_WHAT IS NEEDED_
Can you recast only the data lines between the one holding "370, 1636, 495]" and the one holding "text 五、資料蒐集方法及編製程序：依據各鄉鎮市區公所所報資料彙編。 [118, 808, 1636, 870]", inclusive, as a numbered list with any blank lines left out?

_GIVEN RECORDS_
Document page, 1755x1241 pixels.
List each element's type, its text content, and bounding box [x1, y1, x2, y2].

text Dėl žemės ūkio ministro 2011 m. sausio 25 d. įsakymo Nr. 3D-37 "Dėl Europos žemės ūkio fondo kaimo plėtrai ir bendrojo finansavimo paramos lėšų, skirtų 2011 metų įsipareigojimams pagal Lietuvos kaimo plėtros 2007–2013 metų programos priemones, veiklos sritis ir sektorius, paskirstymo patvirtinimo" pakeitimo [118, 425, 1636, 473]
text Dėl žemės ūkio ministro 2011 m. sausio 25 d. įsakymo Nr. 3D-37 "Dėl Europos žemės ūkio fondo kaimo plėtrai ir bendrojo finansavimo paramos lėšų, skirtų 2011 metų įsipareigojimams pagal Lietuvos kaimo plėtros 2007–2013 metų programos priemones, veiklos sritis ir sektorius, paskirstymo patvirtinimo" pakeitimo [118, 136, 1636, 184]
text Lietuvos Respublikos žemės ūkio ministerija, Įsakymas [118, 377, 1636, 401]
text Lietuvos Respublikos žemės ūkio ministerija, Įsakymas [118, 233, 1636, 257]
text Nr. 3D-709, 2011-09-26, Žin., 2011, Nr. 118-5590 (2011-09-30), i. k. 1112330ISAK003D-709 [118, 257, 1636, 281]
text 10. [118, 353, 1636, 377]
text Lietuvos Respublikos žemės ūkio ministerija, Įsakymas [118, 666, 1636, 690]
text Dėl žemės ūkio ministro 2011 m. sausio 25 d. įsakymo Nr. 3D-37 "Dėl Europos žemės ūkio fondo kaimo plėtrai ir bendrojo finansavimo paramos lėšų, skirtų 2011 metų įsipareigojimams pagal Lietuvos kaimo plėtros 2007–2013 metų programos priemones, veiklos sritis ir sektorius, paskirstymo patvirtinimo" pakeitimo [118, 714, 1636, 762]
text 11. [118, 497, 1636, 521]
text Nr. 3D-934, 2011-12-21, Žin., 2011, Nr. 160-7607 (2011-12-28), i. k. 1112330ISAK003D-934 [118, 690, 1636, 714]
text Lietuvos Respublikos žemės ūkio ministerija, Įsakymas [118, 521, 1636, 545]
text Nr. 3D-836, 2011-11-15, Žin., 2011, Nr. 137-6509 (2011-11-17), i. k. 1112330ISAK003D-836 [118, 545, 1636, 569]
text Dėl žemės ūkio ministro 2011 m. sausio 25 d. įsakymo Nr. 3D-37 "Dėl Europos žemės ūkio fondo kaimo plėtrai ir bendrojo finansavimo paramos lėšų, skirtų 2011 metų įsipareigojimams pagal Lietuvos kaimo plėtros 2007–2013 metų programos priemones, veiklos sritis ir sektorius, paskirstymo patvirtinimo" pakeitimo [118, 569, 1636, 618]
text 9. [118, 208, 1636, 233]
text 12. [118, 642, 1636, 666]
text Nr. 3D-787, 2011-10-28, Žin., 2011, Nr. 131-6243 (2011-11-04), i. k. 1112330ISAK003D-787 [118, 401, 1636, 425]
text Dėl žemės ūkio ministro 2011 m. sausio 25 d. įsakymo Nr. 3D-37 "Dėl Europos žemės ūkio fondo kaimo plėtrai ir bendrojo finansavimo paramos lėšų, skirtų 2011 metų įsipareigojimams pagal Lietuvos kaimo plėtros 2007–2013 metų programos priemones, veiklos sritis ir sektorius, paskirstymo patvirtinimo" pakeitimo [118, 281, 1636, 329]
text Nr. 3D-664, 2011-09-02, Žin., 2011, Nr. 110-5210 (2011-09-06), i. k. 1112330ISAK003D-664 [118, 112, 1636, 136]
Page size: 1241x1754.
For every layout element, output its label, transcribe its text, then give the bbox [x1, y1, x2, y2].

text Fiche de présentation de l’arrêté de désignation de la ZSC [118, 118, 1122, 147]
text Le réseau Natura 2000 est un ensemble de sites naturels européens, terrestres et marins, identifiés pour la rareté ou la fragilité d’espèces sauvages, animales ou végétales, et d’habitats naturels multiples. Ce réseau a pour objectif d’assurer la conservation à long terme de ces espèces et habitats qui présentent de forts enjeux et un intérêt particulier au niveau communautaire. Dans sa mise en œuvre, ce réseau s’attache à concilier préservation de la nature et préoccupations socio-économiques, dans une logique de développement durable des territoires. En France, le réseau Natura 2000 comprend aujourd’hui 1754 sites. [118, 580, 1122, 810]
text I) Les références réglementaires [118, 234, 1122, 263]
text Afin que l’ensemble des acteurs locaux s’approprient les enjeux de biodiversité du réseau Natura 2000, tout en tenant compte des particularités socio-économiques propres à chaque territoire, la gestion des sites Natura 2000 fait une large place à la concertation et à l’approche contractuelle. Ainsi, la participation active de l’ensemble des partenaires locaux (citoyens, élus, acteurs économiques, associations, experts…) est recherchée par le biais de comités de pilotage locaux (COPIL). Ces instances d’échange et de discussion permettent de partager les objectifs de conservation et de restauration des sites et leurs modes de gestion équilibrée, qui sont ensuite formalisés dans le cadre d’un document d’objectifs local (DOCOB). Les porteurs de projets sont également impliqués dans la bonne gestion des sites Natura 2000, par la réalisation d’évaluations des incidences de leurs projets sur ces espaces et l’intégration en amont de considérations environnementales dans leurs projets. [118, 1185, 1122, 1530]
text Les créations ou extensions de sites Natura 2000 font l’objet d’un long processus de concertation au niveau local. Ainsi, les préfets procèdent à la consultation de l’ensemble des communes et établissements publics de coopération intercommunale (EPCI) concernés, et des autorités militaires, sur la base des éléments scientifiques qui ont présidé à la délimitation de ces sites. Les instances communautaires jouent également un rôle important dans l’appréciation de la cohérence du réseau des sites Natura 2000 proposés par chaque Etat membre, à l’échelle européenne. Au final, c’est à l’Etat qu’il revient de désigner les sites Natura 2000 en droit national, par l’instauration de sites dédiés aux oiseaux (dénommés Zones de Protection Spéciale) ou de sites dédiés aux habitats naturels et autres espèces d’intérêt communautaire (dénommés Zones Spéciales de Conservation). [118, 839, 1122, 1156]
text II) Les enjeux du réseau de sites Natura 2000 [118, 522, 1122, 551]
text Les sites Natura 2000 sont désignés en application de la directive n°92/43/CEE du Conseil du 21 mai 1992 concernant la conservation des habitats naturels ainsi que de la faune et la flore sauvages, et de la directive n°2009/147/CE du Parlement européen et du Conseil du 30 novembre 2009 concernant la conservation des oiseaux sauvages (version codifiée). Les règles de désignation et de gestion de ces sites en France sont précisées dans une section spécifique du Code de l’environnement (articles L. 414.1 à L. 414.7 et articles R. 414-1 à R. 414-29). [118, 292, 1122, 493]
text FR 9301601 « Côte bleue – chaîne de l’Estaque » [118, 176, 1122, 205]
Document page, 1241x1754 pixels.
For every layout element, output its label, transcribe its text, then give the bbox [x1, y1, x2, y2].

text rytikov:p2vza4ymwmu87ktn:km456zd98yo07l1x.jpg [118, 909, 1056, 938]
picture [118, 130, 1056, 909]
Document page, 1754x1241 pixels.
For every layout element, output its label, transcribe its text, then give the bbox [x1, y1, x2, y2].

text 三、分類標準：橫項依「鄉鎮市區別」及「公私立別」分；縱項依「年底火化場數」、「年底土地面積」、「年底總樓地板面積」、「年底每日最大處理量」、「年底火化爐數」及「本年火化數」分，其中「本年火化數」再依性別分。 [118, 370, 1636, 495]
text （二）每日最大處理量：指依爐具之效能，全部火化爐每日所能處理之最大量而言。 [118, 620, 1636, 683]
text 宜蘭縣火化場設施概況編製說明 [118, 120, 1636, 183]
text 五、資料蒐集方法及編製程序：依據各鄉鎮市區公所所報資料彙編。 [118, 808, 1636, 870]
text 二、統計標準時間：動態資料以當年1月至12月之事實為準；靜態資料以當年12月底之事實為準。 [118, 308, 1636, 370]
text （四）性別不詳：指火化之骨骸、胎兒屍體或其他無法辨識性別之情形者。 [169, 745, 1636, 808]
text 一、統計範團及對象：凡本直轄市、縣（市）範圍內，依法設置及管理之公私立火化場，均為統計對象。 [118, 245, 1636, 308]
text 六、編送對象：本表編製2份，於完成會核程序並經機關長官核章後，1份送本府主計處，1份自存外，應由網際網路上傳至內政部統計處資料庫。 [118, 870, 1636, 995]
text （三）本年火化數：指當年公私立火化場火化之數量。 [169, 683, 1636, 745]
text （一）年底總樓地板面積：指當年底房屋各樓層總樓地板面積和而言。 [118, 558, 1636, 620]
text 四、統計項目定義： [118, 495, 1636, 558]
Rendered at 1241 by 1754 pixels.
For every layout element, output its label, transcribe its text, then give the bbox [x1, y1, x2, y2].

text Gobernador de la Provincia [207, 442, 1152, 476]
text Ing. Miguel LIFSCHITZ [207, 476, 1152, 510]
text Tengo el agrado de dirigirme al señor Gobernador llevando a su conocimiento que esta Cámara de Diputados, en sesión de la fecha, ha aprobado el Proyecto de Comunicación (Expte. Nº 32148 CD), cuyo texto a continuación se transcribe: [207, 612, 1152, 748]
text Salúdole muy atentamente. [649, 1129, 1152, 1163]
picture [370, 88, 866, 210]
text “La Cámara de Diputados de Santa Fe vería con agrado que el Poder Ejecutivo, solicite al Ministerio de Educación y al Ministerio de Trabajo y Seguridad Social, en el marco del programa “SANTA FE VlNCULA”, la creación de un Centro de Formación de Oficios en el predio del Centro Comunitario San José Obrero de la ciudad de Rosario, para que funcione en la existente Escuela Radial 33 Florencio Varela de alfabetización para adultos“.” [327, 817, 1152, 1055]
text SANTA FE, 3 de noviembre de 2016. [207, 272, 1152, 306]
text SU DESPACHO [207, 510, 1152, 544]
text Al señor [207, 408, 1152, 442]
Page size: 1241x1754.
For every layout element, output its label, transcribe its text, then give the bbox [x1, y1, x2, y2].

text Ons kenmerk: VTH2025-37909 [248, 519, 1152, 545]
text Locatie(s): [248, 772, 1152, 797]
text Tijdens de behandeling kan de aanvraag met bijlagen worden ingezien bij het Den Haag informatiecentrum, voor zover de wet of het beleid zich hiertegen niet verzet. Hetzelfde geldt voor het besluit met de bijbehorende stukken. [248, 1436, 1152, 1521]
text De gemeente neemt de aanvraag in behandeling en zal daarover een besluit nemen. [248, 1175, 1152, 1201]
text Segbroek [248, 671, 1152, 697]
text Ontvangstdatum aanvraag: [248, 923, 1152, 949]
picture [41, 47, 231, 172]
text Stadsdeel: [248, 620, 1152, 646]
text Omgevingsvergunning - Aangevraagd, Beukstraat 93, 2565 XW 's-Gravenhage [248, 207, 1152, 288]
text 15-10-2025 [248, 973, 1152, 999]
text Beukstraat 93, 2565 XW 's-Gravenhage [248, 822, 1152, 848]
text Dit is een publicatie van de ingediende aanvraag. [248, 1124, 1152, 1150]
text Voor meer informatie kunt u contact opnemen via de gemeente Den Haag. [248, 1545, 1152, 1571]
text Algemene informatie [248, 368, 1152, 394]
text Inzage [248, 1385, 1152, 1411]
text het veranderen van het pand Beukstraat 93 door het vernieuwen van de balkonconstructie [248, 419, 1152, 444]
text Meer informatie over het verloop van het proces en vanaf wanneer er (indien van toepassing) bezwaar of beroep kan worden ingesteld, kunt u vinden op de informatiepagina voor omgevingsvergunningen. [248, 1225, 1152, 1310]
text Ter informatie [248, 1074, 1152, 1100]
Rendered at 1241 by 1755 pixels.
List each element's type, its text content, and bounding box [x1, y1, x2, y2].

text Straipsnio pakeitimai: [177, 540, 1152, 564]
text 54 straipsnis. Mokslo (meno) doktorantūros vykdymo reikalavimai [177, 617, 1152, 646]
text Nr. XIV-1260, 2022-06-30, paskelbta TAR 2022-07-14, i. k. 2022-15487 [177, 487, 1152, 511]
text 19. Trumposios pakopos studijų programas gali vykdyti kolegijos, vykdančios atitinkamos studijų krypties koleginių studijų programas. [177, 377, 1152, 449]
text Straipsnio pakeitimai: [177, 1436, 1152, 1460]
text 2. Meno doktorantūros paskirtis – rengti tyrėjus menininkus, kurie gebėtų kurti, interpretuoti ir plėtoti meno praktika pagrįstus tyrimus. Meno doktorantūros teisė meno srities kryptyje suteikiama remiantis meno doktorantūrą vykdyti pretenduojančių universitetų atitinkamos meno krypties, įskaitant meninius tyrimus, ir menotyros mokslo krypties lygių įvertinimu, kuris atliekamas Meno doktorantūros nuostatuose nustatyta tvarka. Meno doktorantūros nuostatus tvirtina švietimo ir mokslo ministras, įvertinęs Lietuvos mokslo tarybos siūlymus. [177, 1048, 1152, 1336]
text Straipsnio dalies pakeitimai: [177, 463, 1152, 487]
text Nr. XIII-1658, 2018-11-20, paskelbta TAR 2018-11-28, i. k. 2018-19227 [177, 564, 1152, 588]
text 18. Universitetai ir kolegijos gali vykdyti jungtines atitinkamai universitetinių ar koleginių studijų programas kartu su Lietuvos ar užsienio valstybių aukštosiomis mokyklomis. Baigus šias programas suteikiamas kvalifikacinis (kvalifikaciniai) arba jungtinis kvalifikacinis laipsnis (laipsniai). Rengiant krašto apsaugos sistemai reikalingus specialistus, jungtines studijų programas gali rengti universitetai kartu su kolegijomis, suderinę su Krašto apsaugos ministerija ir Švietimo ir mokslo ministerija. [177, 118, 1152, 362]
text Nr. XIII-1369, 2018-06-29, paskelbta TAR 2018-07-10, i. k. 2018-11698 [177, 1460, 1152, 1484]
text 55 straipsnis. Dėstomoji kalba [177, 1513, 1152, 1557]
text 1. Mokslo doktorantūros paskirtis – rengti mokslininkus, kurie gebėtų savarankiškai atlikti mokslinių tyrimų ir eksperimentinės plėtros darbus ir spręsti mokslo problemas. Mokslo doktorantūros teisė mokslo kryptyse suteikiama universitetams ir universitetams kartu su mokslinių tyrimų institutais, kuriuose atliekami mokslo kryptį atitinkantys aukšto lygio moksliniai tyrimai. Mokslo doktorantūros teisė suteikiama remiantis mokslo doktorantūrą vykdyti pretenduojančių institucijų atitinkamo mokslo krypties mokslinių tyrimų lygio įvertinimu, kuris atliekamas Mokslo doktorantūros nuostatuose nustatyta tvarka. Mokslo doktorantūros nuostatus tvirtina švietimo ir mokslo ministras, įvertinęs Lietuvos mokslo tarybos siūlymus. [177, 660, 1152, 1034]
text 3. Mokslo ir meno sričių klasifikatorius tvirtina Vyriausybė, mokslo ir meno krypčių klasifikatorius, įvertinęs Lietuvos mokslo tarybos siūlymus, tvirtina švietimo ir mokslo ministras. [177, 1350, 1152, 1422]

_SOLUTION BELOW_
1. text 三、分類標準：橫項依「鄉鎮市區別」及「公私立別」分；縱項依「年底火化場數」、「年底土地面積」、「年底總樓地板面積」、「年底每日最大處理量」、「年底火化爐數」及「本年火化數」分，其中「本年火化數」再依性別分。 [118, 370, 1636, 495]
2. text （二）每日最大處理量：指依爐具之效能，全部火化爐每日所能處理之最大量而言。 [118, 620, 1636, 683]
3. text 宜蘭縣火化場設施概況編製說明 [118, 120, 1636, 183]
4. text 五、資料蒐集方法及編製程序：依據各鄉鎮市區公所所報資料彙編。 [118, 808, 1636, 870]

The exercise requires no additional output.